#### [The problem]
Identify every line in the entries below that contains the string "related", and copy each of those lines in full.

···

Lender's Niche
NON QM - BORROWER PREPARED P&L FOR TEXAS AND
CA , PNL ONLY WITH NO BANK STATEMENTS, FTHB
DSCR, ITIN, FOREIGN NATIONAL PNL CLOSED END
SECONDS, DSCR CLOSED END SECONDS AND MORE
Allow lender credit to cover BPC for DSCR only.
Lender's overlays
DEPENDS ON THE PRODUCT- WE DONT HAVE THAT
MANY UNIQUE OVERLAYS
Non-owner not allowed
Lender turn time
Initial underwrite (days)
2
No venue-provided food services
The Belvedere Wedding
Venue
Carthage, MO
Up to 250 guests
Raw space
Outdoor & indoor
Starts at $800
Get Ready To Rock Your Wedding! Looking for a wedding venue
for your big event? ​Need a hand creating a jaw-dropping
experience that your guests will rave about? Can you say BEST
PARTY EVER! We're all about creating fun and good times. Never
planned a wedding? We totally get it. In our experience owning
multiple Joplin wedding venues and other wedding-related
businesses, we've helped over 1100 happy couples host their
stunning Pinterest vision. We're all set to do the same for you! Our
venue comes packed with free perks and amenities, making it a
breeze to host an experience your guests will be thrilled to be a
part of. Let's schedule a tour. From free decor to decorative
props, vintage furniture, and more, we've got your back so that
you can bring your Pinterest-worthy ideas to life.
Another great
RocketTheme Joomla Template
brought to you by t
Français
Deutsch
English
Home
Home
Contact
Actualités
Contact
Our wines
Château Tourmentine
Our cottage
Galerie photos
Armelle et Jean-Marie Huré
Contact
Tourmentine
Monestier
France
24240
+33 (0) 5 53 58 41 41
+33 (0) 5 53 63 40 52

···

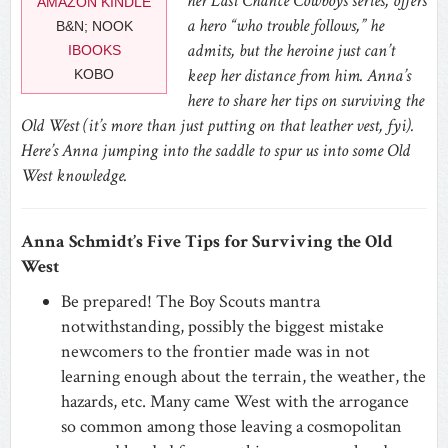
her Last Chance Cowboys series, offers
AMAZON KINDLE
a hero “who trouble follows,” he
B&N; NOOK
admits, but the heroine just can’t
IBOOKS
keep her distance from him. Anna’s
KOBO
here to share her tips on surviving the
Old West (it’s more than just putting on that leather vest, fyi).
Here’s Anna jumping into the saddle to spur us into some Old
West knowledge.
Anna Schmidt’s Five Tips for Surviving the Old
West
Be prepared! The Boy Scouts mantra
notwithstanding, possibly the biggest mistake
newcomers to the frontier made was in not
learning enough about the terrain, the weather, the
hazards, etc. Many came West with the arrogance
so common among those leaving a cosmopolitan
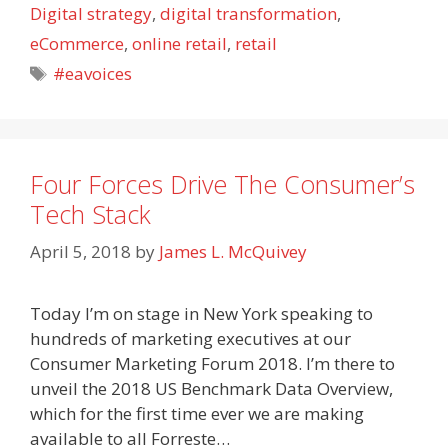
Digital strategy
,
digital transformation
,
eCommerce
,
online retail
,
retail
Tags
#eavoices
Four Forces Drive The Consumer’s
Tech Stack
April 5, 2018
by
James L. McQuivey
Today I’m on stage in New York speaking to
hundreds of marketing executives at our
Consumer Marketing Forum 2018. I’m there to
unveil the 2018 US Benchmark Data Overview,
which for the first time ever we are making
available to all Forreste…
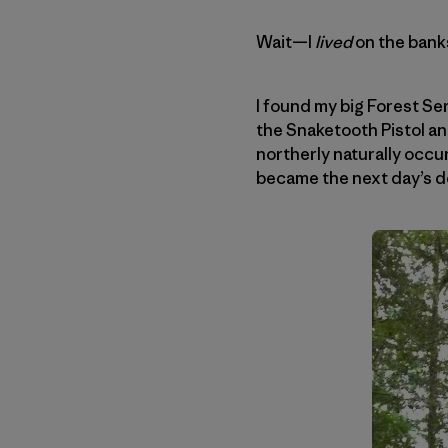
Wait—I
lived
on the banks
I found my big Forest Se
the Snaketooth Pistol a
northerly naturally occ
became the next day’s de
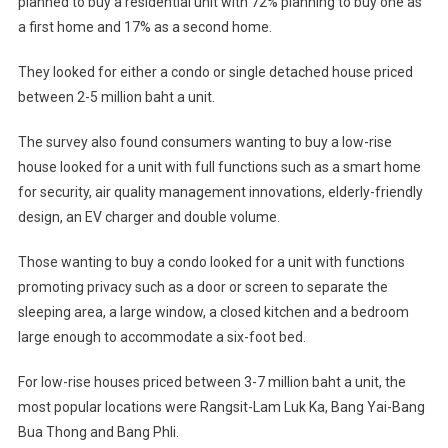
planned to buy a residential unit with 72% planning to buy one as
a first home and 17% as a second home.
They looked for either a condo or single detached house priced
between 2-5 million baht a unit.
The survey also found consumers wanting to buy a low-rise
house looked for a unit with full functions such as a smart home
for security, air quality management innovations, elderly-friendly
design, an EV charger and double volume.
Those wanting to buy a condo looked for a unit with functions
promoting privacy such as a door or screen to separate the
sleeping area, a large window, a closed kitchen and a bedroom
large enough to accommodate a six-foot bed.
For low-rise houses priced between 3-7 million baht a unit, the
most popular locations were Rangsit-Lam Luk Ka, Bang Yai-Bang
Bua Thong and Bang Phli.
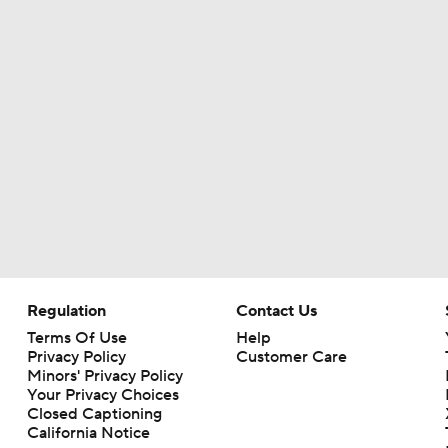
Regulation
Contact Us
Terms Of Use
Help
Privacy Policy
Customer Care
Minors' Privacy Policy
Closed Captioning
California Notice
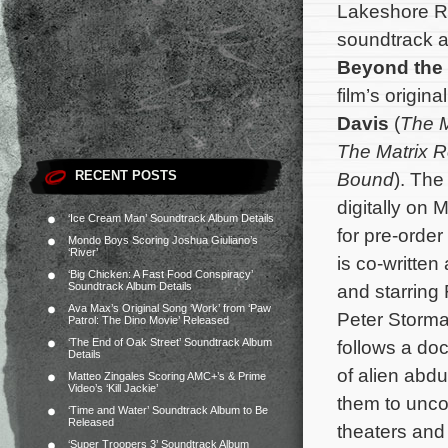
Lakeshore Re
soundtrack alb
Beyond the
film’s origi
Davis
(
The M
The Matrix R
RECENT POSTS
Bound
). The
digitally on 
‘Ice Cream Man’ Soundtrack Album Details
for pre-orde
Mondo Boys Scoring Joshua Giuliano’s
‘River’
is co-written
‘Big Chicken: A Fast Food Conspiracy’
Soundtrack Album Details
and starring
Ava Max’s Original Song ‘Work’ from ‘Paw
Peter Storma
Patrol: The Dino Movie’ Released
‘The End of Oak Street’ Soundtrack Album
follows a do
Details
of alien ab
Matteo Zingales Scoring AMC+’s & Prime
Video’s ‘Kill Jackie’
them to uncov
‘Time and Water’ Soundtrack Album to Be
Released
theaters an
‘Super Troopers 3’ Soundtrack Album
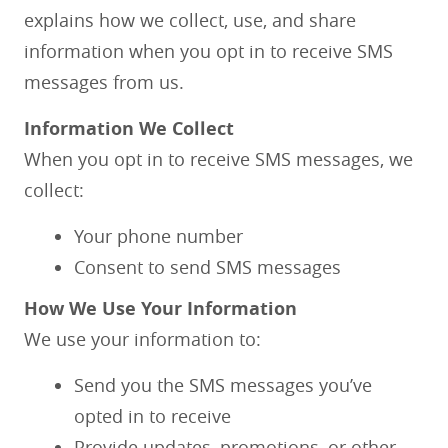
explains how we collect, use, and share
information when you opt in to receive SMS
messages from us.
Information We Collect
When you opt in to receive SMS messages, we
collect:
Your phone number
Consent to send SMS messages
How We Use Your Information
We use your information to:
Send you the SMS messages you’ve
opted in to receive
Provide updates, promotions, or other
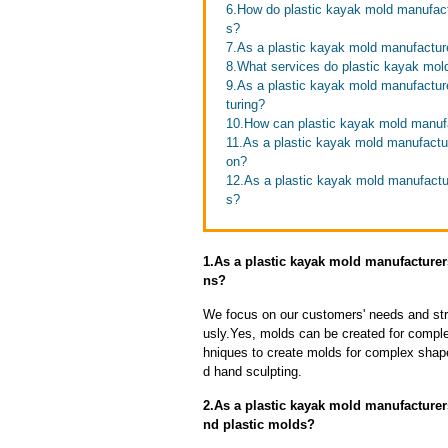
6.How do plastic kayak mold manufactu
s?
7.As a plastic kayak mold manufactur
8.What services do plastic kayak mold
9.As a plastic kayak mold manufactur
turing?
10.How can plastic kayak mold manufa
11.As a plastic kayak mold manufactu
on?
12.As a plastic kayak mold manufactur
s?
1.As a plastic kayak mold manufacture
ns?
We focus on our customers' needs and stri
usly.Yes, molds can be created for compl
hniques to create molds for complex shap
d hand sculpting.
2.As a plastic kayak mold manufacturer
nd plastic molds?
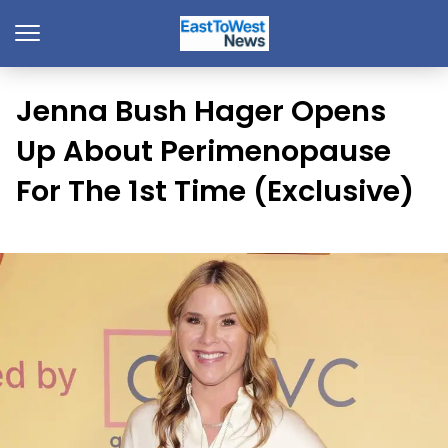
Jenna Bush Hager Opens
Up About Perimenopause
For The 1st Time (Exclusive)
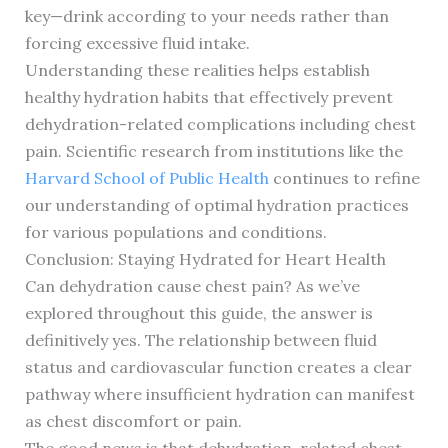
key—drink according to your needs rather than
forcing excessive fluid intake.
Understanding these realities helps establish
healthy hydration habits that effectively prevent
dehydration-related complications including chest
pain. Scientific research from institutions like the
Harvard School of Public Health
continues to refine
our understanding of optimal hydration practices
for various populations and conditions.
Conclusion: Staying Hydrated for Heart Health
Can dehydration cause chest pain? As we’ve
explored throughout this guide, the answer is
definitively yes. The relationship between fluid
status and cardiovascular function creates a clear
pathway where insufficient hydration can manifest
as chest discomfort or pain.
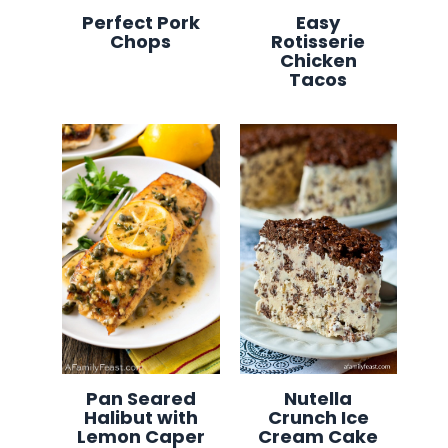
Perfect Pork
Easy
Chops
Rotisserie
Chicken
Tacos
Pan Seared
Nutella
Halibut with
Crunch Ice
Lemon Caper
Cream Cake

···

#### [Reply]
multiple Joplin wedding venues and other wedding-related
dehydration-related complications including chest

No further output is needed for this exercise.